Thursday, August 13, 2009

traffic lights

hello! its been a while. i kind of forgot about it and maybe i didn't have that much to say or was too lazy to say it.

while i was driving to hannah's house to pick up my lost but soon to be found cellphone, i was thinking of how many stop lights there are. so many darn stoplights. if i happen to be stuck behind a stoplight though, i always want to be first in line so that there are no cars in front of me to get in my way. yeah i know, pretty impatient, selfish, me first! mentality huh. which got me thinking...what IS the point of stoplights? well duur tiffany, it's to let other cars go too, you might say. but it also serves another purpose: to separate the long stream of cars so that the distance between each car doesn't get too short, causing traffic jams, collisions, and impatient tempers. If it was always green light then pretty soon it would be a whole line of bumper to bumper cars, honking horns, and cars shifted to park in the middle of streets. given, that already happens, but stop lights try to minimize it as much as possible.

in the same (or similar) light, if God always gave us the green light on our desires, think of how much in a jam we would really be. what comes to mind are relationships. say two people like each other a lot and start going out. months down the line however, they find that maybe they had less in common than they thought, they weren't spurring each other on towards Christ, and that connection they had or they had imagined existed between them is not quite there anymore. yet, you've spent months with this person, investing your time and energy and emotions. you don't want to let it go. but what if you keep going? this relationship that is leading no where but selfishness keeps you from giving it up. and sooner or later you're stuck in a jam--sort of like a traffic jam. but if we could listen to God more...stop when He says stop even though we so badly want to go. Wait when He says wait even though every fiber within us wants to leap forward. To listen doesn't just take discipline. It takes transformation...a transformation of hearts, which Christ does for us when we become Christians and begin our path of sanctification.
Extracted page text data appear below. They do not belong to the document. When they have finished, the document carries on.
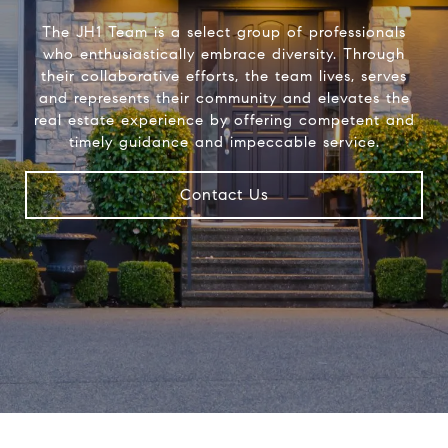
The JH1 Team is a select group of professionals
who enthusiastically embrace diversity. Through
their collaborative efforts, the team lives, serves
and represents their community and elevates the
real estate experience by offering competent and
timely guidance and impeccable service.
Contact Us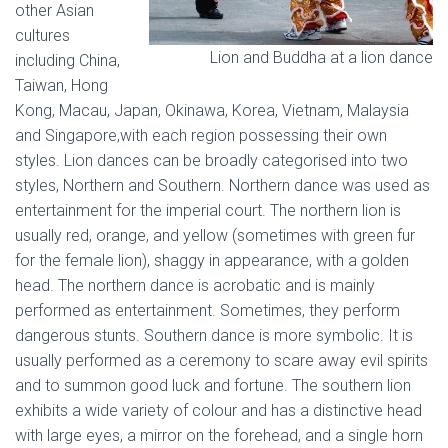
other Asian
cultures
Lion and Buddha at a lion dance
including China,
Taiwan, Hong
Kong, Macau, Japan, Okinawa, Korea, Vietnam, Malaysia
and Singapore,with each region possessing their own
styles. Lion dances can be broadly categorised into two
styles, Northern and Southern. Northern dance was used as
entertainment for the imperial court. The northern lion is
usually red, orange, and yellow (sometimes with green fur
for the female lion), shaggy in appearance, with a golden
head. The northern dance is acrobatic and is mainly
performed as entertainment. Sometimes, they perform
dangerous stunts. Southern dance is more symbolic. It is
usually performed as a ceremony to scare away evil spirits
and to summon good luck and fortune. The southern lion
exhibits a wide variety of colour and has a distinctive head
with large eyes, a mirror on the forehead, and a single horn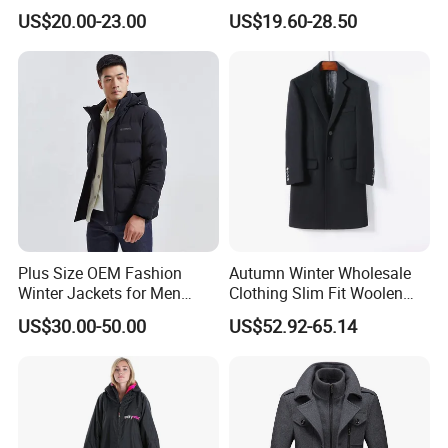
Cotton Navy Work Outer
Casual Autumn Jacket Coat
US$20.00-23.00
US$19.60-28.50
Wear Coat with Cargo
Pocket Outwear
Plus Size OEM Fashion
Autumn Winter Wholesale
Winter Jackets for Men
Clothing Slim Fit Woolen
Hooded Male Down Coat
Men Casual Wear Trench
US$30.00-50.00
US$52.92-65.14
Coat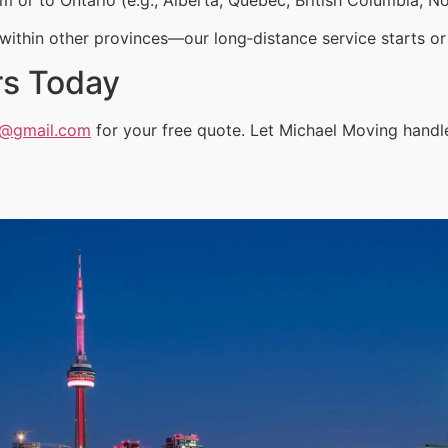
ithin other provinces—our long‑distance service starts or 
rs Today
a@gmail.com
for your free quote. Let Michael Moving handl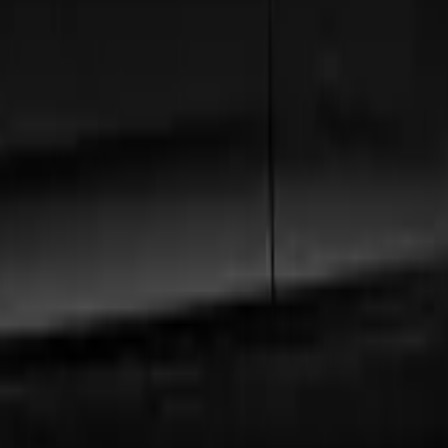
h
, our extensive fleet guarantees comfort and style.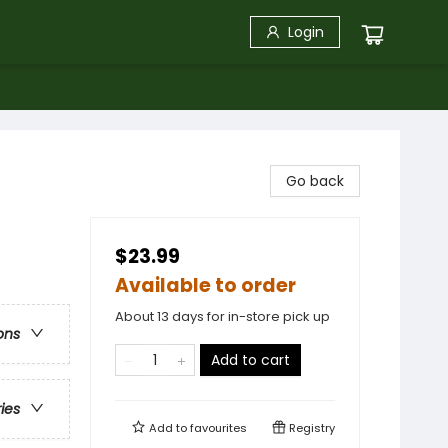
Login
Go back
$23.99
Available to order
About 13 days for in-store pick up
ons
Add to cart
ries
Add to
favourites
Registry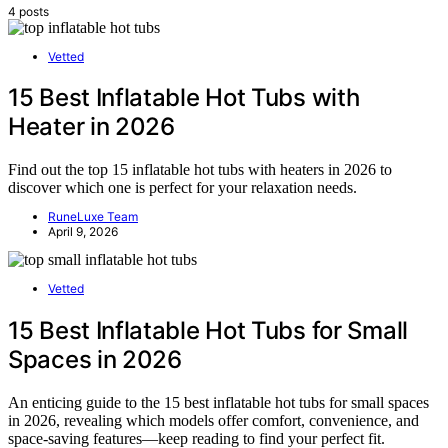
4 posts
Vetted
15 Best Inflatable Hot Tubs with
Heater in 2026
Find out the top 15 inflatable hot tubs with heaters in 2026 to
discover which one is perfect for your relaxation needs.
RuneLuxe Team
April 9, 2026
Vetted
15 Best Inflatable Hot Tubs for Small
Spaces in 2026
An enticing guide to the 15 best inflatable hot tubs for small spaces
in 2026, revealing which models offer comfort, convenience, and
space-saving features—keep reading to find your perfect fit.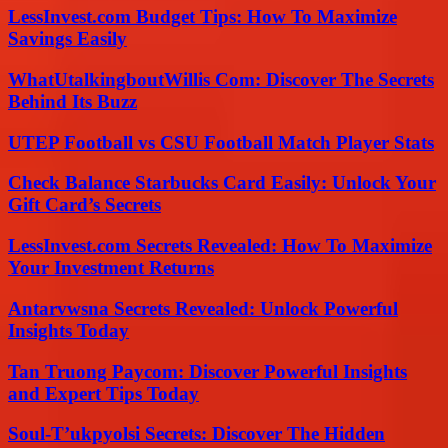
LessInvest.com Budget Tips: How To Maximize
Savings Easily
WhatUtalkingboutWillis Com: Discover The Secrets
Behind Its Buzz
UTEP Football vs CSU Football Match Player Stats
Check Balance Starbucks Card Easily: Unlock Your
Gift Card’s Secrets
LessInvest.com Secrets Revealed: How To Maximize
Your Investment Returns
Antarvwsna Secrets Revealed: Unlock Powerful
Insights Today
Tan Truong Paycom: Discover Powerful Insights
and Expert Tips Today
Soul-T’ukpyolsi Secrets: Discover The Hidden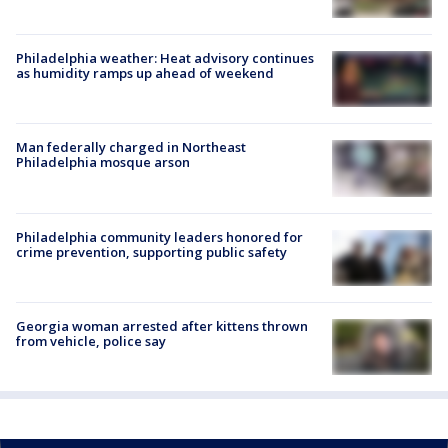
Philadelphia weather: Heat advisory continues
as humidity ramps up ahead of weekend
Man federally charged in Northeast
Philadelphia mosque arson
Philadelphia community leaders honored for
crime prevention, supporting public safety
Georgia woman arrested after kittens thrown
from vehicle, police say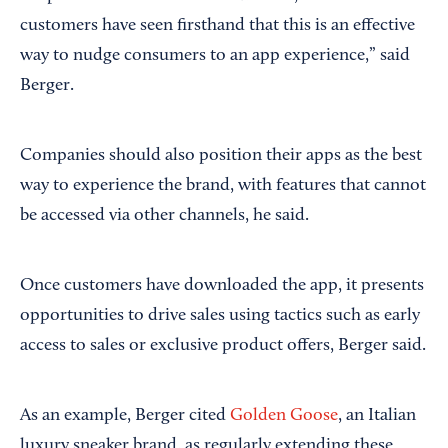
customers have seen firsthand that this is an effective
way to nudge consumers to an app experience,” said
Berger.
Companies should also position their apps as the best
way to experience the brand, with features that cannot
be accessed via other channels, he said.
Once customers have downloaded the app, it presents
opportunities to drive sales using tactics such as early
access to sales or exclusive product offers, Berger said.
As an example, Berger cited
Golden Goose
, an Italian
luxury sneaker brand, as regularly extending these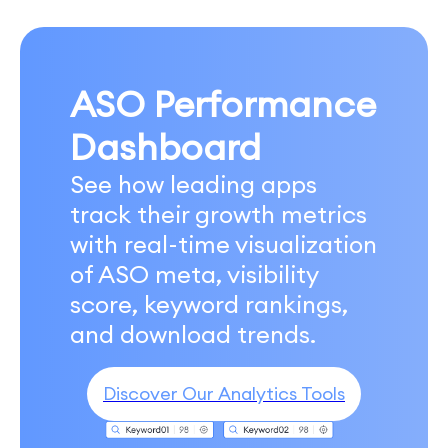
ASO Performance
Dashboard
See how leading apps
track their growth metrics
with real-time visualization
of ASO meta, visibility
score, keyword rankings,
and download trends.
Discover Our Analytics Tools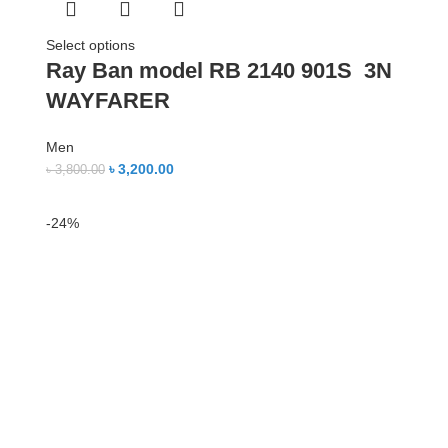
Select options
Ray Ban model RB 2140 901S 3N
WAYFARER
Men
৳
3,200.00
৳
3,800.00
-24%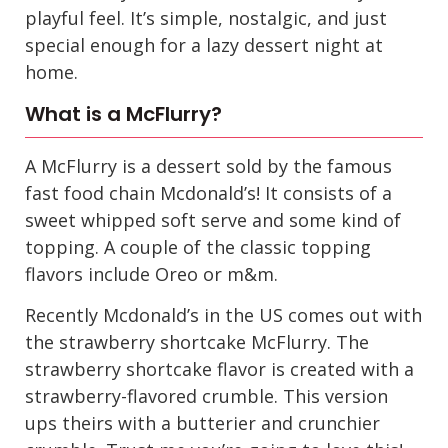
playful feel. It’s simple, nostalgic, and just
special enough for a lazy dessert night at
home.
What is a McFlurry?
A McFlurry is a dessert sold by the famous
fast food chain Mcdonald’s! It consists of a
sweet whipped soft serve and some kind of
topping. A couple of the classic topping
flavors include Oreo or m&m.
Recently Mcdonald’s in the US comes out with
the strawberry shortcake McFlurry. The
strawberry shortcake flavor is created with a
strawberry-flavored crumble. This version
ups theirs with a butterier and crunchier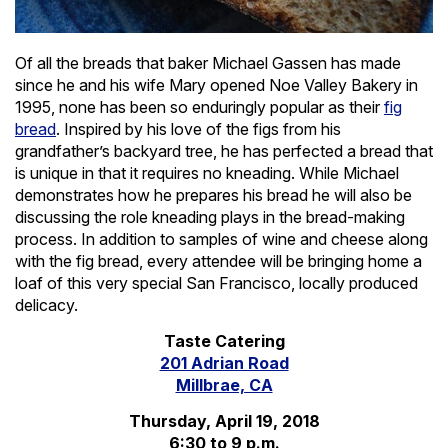
Of all the breads that baker Michael Gassen has made
since he and his wife Mary opened Noe Valley Bakery in
1995, none has been so enduringly popular as their
fig
bread
. Inspired by his love of the figs from his
grandfather’s backyard tree, he has perfected a bread that
is unique in that it requires no kneading. While Michael
demonstrates how he prepares his bread he will also be
discussing the role kneading plays in the bread-making
process. In addition to samples of wine and cheese along
with the fig bread, every attendee will be bringing home a
loaf of this very special San Francisco, locally produced
delicacy.
Taste Catering
201 Adrian Road
Millbrae, CA
Thursday, April 19, 2018
6:30 to 9 p.m.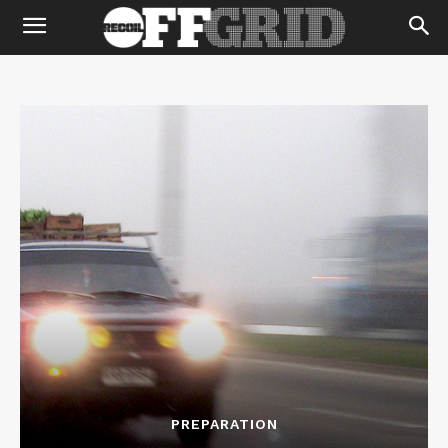
PREPARATION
right now i'm reading Putting Amazing Back into Grace by Michael Horton, and he's tackling the much debated predestination issue.

"If the will is no more than an expression of character, it will never choose something contrary to the character of the chooser. Hence, our Lord's remark to the Pharisees, 'You are unable to hear what I say. You beling to your father, the devil, and you want to carry out your father's desire' (John 8:43-44) You really want to obey the one to whom you are bound. That is the point. If God left you to yourself to decide whether you would choose or reject him, you would always refuse God as long as you 'belong to your father, the devil.'...I thank God every day that Jesus is not "a gentleman" who lets me have my own way."

I guess i had never really thought of it that way. If we had our own way we would never choose God because we were born sinners and we are bound to that. It is only by God's grace that he gave us a will to seek him instead of sin. it is only by God's grace that we are saved and nothing more. to believe in predestination is giving up any belief that humans did anything to make their way to God. it takes the power from humanity (as if we had any in the first place) and puts it into the hands of God, and rightly so.